Purpose: While bladder outlet obstruction is well established to elicit an inflammatory reaction in the bladder that leads to overactive bladder and fibrosis, little is known about the mechanism by which this is initiated. NLRs (NOD-like receptors) and the structures that they form (inflammasomes) have been identified as sensors of cellular damage, including pressure induced damage, and triggers of inflammation. Recently we identified these structures in the urothelium. In this study we assessed the role of the NLRP3 (NACHT, LRR and PYD domains-containing protein 3) inflammasome in bladder dysfunction resulting from bladder outlet obstruction.
Materials and methods: Bladder outlet obstruction was created in female rats by inserting a 1 mm outer diameter transurethral catheter, tying a silk ligature around the urethra and removing the catheter. Untreated and sham operated rats served as controls. Rats with bladder outlet obstruction were given vehicle (10% ethanol) or 10 mg/kg glyburide (a NLRP3 inhibitor) orally daily for 12 days. Inflammasome activity, bladder hypertrophy, inflammation and bladder function (urodynamics) were assessed.

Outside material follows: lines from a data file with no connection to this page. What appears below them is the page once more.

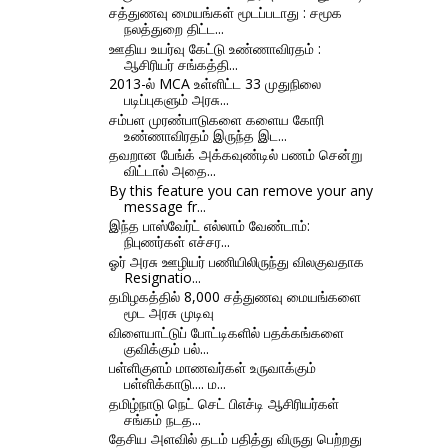
சத்துணவு மையங்கள் மூடப்படாது : சமூக
நலத்துறை திட்ட...
ஊதிய உயர்வு கேட்டு உண்ணாவிரதம் :
ஆசிரியர் சங்கத்தி...
2013-ல் MCA உள்ளிட்ட 33 முதுநிலை
படிப்புகளும் அரசு...
சம்பள முரண்பாடுகளை களைய கோரி
உண்ணாவிரதம் இருந்த இட...
தவறான பேங்க் அக்கவுண்டில் பணம் சென்று
விட்டால் அதை...
By this feature you can remove your any
message fr...
இந்த பாஸ்வேர்ட் எல்லாம் வேண்டாம்:
நிபுணர்கள் எச்சர...
ஓர் அரசு ஊழியர் பணியிலிருந்து விலகுவதாக
Resignatio...
தமிழகத்தில் 8,000 சத்துணவு மையங்களை
மூட அரசு முடிவு
விளையாட்டுப் போட்டிகளில் பதக்கங்களை
குவிக்கும் பல்...
பள்ளிகுளம் மாணவர்கள் உருவாக்கும்
பள்ளிக்காடு.... ம...
தமிழ்நாடு நெட் செட் பிஎச்டி ஆசிரியர்கள்
சங்கம் நடத...
தேசிய அளவில் தடம் பதித்து விருது பெற்றது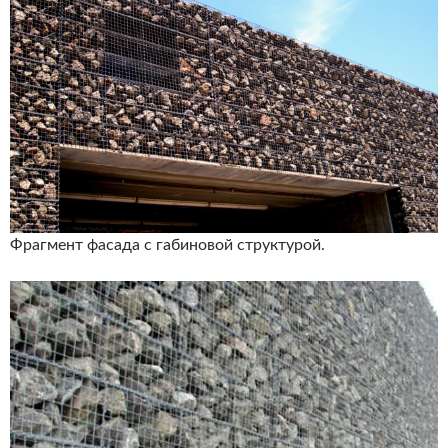
Фрагмент фасада с габиновой структурой.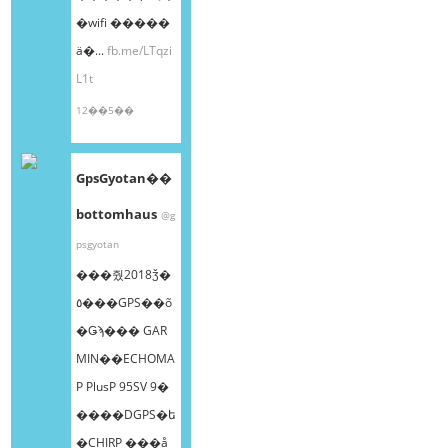
�wifi �����
ä�...
fb.me/LTqzi
L1t
12��5��
GpsGyotan��
bottomhaus
@g
psgyotan
���줬2018ǯ�
٥���GPS��õ
�Ǥϡ��� GAR
MIN��ECHOMA
P PlusP 95SV 9�
����DGPS�ե
�CHIRP ���å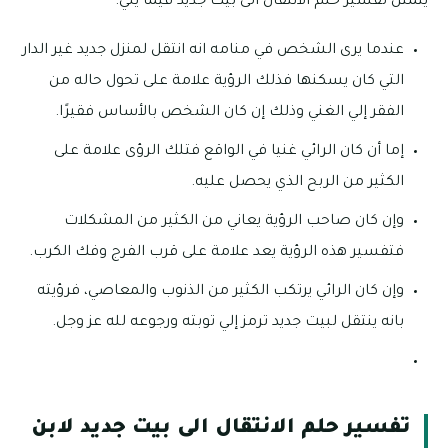
يتمثل تفسير حلم الانتقال الى بيت جديد فيما يلي:
عندما يرى الشخص في منامه انه انتقل لمنزل جديد غير الدار
التي كان يسكنها فذلك الرؤية علامة على تحول حاله من
الفقر إلي الغني وذلك إن كان الشخص بالأساس فقيرًا.
إما أن كان الرائي غنيا في الواقع فتلك الرؤى علامة على
الكثير من الربح الذي يحصل عليه.
وإن كان صاحب الرؤية يعاني من الكثير من المشكلات
فتفسير هذه الرؤية يعد علامة على قرب الفرج وفك الكرب.
وإن كان الرائي يرتكب الكثير من الذنوب والمعاصي، فرؤيته
بانه ينتقل لبيت جديد ترمز إلي توبته ورجوعه لله عز وجل.
تفسير حلم الانتقال الى بيت جديد لابن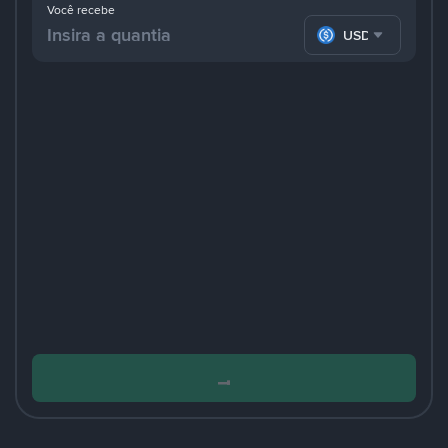
Você recebe
USDC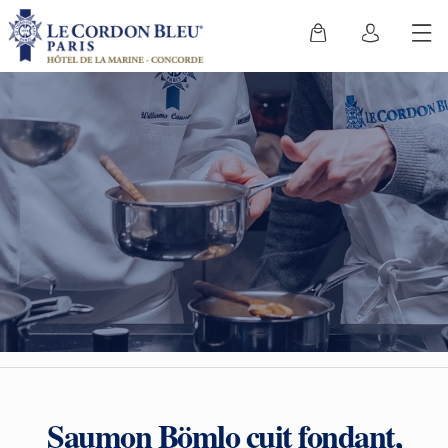
Saumon Bömlo cuit fondant,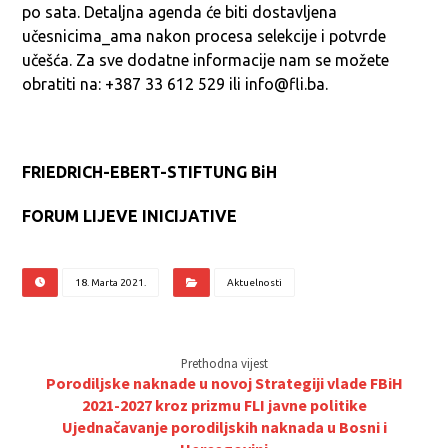
po sata. Detaljna agenda će biti dostavljena
učesnicima_ama nakon procesa selekcije i potvrde
učešća. Za sve dodatne informacije nam se možete
obratiti na: +387 33 612 529 ili info@fli.ba.
FRIEDRICH-EBERT-STIFTUNG BiH
FORUM LIJEVE INICIJATIVE
18. Marta 2021.
Aktuelnosti
Prethodna vijest
Porodiljske naknade u novoj Strategiji vlade FBiH
2021-2027 kroz prizmu FLI javne politike
Ujednačavanje porodiljskih naknada u Bosni i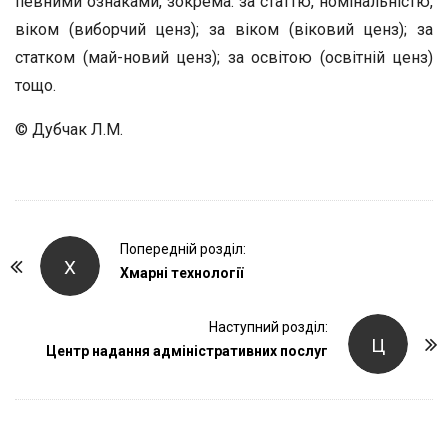
певними ознаками, зокрема: за статтю, номінальністю,
віком (виборчий ценз); за віком (віковий ценз); за
статком (май-новий ценз); за освітою (освітній ценз)
тощо.
© Дубчак Л.М.
P
Попередній розділ:
Х
o
Хмарні технології
s
t
Наступний розділ:
Ц
Центр надання адміністративних послуг
N
a
v
i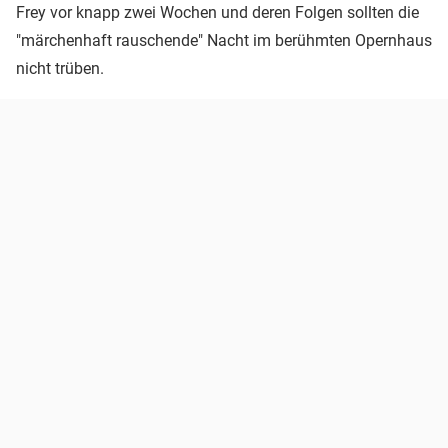
Frey vor knapp zwei Wochen und deren Folgen sollten die
"märchenhaft rauschende" Nacht im berühmten Opernhaus
nicht trüben.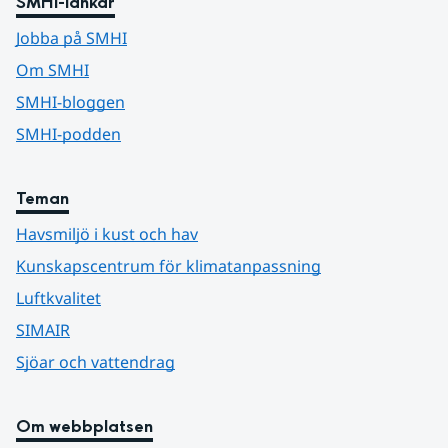
SMHI-länkar
Jobba på SMHI
Om SMHI
SMHI-bloggen
SMHI-podden
Teman
Havsmiljö i kust och hav
Kunskapscentrum för klimatanpassning
Luftkvalitet
SIMAIR
Sjöar och vattendrag
Om webbplatsen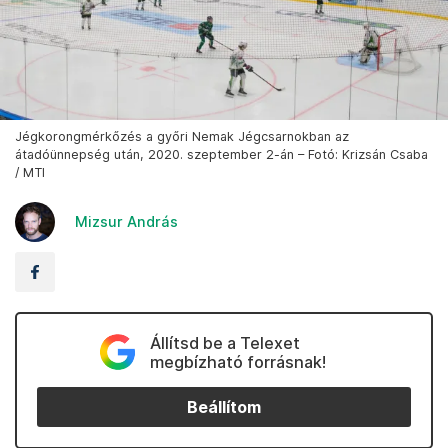
Jégkorongmérkőzés a győri Nemak Jégcsarnokban az
átadóünnepség után, 2020. szeptember 2-án – Fotó: Krizsán Csaba
/ MTI
Mizsur András
Állítsd be a Telexet
megbízható forrásnak!
Beállítom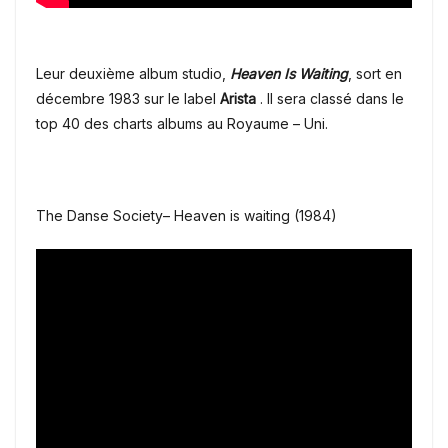
Leur deuxième album studio,
Heaven Is Waiting
, sort en
décembre 1983 sur le label
Arista
.
Il sera classé dans le
top 40 des charts albums au Royaume – Uni.
The Danse Society
–
Heaven is waiting (1984)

Results: Bladder outlet obstruction increased urothelial inflammasome activity, bladder hypertrophy and inflammation, and decreased voided volume. Glyburide blocked inflammasome activation, reduced hypertrophy and prevented inflammation. The decrease in voided volume was also attenuated by glyburide mechanistically as an increase in detrusor contraction duration and voiding period.
Conclusion: Results suggest the importance of the NLRP3 inflammasome in the induction of inflammation and bladder dysfunction secondary to bladder outlet obstruction. Arresting these processes with NLRP3 inhibitors may prove useful to treat the symptoms that they produce.
Keywords: cystitis; immunity; inflammasomes; inflammation; innate; urinary bladder neck obstruction.